JR6社の大型観光企画「ふくしまデスティネーションキャンペーン」が開幕、震災15年の節目に観光客誘致を強化
JR6社が主導する大型観光企画「ふくしまデスティネーションキャンペーン(DC)」が本日、「しあわせの風ふくしま」をキャッチコピーに開幕しました。JRグループと各市町村、観光関係団体が協力し、300を超える特別企画を展開することで、福島県への観光客誘致を積極的に推進しています。
震災から15年の節目、県外に現在の姿を発信
今年は東日本大震災と東京電力福島第1原発事故から15年という節目の年です。福島県は、前回2015年のふくしまDCから11年を経て、このキャンペーンを県外の多くの人々に改めて本県の現在の姿を見てもらう絶好の機会と捉えています。期間中の観光客数目標は1600万人に設定されており、大きな期待が寄せられています。
人気ゲームのキャラクターが福島県を訪れるJRのポスターが交流サイトで大きな話題を集めるなど、DCの訴求力は非常に高いです。この注目度の高まりを最大限に活用し、豊かな自然や日本酒を含めた伝統的な食文化など、福島県ならではの体験を提供することで、繰り返し訪れたいと感じるファンを増やしていくことが重要です。

■ ■ ■

演習課題:
**A.** ふくしまデスティネーションキャンペーンに関する本文の内容を、二文で要約してください。
**B.** ふくしまデスティネーションキャンペーンに関する本文の最後の文に続く部分を書き進めてください。

■ ■ ■

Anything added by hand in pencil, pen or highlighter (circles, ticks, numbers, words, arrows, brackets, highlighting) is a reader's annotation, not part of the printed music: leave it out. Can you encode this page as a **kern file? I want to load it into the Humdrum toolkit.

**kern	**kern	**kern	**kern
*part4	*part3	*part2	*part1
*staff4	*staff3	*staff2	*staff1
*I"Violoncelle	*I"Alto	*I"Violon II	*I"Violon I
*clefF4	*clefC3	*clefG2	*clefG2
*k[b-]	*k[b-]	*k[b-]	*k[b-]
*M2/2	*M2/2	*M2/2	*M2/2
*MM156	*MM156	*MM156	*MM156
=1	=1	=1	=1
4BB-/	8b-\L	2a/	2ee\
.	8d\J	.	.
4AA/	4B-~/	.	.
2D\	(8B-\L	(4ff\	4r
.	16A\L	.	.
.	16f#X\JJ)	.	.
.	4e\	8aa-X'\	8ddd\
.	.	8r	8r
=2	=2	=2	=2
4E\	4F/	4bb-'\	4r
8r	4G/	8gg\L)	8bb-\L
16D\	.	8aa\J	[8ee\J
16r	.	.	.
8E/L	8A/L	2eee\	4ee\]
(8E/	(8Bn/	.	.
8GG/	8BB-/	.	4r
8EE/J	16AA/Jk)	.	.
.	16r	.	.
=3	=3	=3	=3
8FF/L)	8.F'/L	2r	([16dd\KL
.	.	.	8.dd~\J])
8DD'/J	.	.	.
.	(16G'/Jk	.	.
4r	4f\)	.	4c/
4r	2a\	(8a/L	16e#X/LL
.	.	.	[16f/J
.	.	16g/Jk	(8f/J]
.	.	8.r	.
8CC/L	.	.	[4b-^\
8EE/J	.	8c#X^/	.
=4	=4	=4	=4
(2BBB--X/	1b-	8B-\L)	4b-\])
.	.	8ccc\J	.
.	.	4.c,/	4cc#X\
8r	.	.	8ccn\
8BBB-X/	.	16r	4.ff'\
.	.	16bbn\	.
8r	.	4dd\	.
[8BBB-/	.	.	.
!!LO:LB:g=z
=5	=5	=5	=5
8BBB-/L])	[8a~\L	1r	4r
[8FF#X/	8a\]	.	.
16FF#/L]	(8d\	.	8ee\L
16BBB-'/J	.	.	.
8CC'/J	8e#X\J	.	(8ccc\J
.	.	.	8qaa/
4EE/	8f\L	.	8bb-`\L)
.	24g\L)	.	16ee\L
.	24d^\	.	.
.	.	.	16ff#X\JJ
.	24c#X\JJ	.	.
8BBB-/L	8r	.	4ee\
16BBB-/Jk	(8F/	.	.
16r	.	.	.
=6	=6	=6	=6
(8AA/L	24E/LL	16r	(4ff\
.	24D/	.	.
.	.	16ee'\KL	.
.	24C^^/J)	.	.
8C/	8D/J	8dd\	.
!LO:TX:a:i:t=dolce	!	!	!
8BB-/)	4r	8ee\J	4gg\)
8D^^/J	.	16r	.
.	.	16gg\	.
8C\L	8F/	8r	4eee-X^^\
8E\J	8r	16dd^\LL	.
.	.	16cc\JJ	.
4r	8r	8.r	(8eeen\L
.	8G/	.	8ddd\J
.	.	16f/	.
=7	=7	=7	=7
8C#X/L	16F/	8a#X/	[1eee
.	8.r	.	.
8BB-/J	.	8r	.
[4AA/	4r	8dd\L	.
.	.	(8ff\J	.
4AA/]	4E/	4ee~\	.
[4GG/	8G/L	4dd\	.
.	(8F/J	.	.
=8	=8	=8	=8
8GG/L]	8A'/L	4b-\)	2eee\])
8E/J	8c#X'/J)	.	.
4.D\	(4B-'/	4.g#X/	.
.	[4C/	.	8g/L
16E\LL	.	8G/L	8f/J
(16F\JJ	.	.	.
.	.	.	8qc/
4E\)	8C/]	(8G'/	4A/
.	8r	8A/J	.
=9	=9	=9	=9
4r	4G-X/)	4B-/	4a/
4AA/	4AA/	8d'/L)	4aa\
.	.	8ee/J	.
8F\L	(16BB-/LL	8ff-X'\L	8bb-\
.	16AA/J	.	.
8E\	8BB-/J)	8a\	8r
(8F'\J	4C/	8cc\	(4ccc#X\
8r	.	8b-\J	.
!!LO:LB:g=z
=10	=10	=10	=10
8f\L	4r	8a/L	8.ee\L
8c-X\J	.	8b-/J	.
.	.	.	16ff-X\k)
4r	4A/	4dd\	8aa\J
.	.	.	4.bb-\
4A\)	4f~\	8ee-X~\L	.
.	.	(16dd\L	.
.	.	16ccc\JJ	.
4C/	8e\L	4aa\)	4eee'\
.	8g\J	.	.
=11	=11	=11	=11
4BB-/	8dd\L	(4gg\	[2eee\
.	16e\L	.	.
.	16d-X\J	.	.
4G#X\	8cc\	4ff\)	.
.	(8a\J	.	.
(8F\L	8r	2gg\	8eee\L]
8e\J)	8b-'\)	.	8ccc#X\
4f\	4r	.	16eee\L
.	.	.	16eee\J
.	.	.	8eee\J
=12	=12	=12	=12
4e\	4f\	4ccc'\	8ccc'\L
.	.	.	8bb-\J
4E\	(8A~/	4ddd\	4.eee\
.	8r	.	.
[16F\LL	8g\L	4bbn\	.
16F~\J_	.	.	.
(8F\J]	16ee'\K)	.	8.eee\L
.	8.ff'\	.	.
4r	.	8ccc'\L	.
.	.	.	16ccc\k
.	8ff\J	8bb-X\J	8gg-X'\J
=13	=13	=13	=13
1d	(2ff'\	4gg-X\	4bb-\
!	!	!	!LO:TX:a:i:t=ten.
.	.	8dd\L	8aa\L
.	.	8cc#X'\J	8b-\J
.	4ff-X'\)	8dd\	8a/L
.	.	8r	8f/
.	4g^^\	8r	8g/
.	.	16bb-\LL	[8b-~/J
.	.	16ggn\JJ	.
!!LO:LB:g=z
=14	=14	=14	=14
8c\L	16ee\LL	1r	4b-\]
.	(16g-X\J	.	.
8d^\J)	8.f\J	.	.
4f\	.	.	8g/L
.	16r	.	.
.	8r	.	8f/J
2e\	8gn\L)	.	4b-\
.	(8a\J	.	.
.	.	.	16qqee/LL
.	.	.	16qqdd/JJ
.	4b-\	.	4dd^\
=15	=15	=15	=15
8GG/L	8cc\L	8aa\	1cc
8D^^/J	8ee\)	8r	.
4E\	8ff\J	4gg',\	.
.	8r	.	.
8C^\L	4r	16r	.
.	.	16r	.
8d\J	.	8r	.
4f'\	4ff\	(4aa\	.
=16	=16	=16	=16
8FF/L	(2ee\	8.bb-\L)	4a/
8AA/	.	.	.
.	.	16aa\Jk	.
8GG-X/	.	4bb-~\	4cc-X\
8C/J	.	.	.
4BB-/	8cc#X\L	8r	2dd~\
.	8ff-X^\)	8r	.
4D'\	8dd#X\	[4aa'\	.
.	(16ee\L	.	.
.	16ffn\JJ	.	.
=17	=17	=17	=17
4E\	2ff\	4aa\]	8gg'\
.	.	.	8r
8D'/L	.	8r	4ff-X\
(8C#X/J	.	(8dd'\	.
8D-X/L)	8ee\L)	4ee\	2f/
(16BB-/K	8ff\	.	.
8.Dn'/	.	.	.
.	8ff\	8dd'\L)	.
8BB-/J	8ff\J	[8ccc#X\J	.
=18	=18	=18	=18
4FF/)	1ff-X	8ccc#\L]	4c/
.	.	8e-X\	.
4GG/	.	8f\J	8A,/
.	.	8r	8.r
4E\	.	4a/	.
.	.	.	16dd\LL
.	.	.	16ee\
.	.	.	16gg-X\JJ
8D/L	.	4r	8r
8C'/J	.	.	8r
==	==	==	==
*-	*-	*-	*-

■ ■ ■

課題別解答:
**A.** JR6社が主導する「ふくしまデスティネーションキャンペーン」が「しあわせの風ふくしま」をキャッチコピーに開幕し、JRグループと各市町村、観光関係団体が300を超える特別企画を展開して福島県への観光客誘致を進めています。東日本大震災と原発事故から15年の節目に当たり、福島県はこのキャンペーンを県外の人々に本県の現在の姿を見てもらう絶好の機会と捉えており、期間中の観光客数目標は1600万人とされています。

**B.**
事前企画で経済波及効果300億円超、観光振興の裾野広がる
昨年4月から6月にかけて実施された事前企画「プレDC」では、1516万人が福島県を訪れ、県の推計によると300億円を超える経済波及効果があったと報告されています。観光の振興は、宿泊業や飲食業に加えて、農業など関連する産業の売り上げ増加をもたらすなど、波及効果の裾野が広いとされています。DCをきっかけに観光客数上昇の流れを作り、福島県の活力向上につなげることが極めて重要です。
宿泊客増加を目指し、特別企画や割引を展開
経済波及効果の拡大には、1人当たりの消費額が大きい宿泊客を増やしていく必要があります。DC期間中は、郡山市の早朝ブルーベリー狩り体験や、磐梯町の史跡慧日寺跡金堂の夜間ライトアップなど、宿泊の動機付けを狙いとした企画が数多く展開されます。
さらに、福島県はサクラなどの見頃が過ぎる5月中旬からの旅行を対象に、宿泊費を助成する「また来て。」割を実施して、期間後半の宿泊者数の底上げを図っています。観光関係団体などは、これらの企画を最大限に活用し、宿泊への誘導を強化することが求められています。
復興祈念公園開園やスタンプラリーで地域活性化
今月25日には、双葉町と浪江町をまたいだ福島県復興祈念公園が開園します。東日本大震災・原子力災害伝承館や請戸小学校などの震災遺構がある双葉郡、漁業の復興で新鮮な海産物を味わえるようになった相馬地方やいわき地方は、県外の人々にぜひ見てほしい場所です。
DCに合わせて、県などで構成される実行委員会は、花どころや野口英世をはじめとする先人の歩みをたどる記念館などを巡る複数のスタンプラリーを展開しています。地元の私たちも、さまざまな企画を楽しみながら、県内を巡ることで地域活性化に貢献したいものです。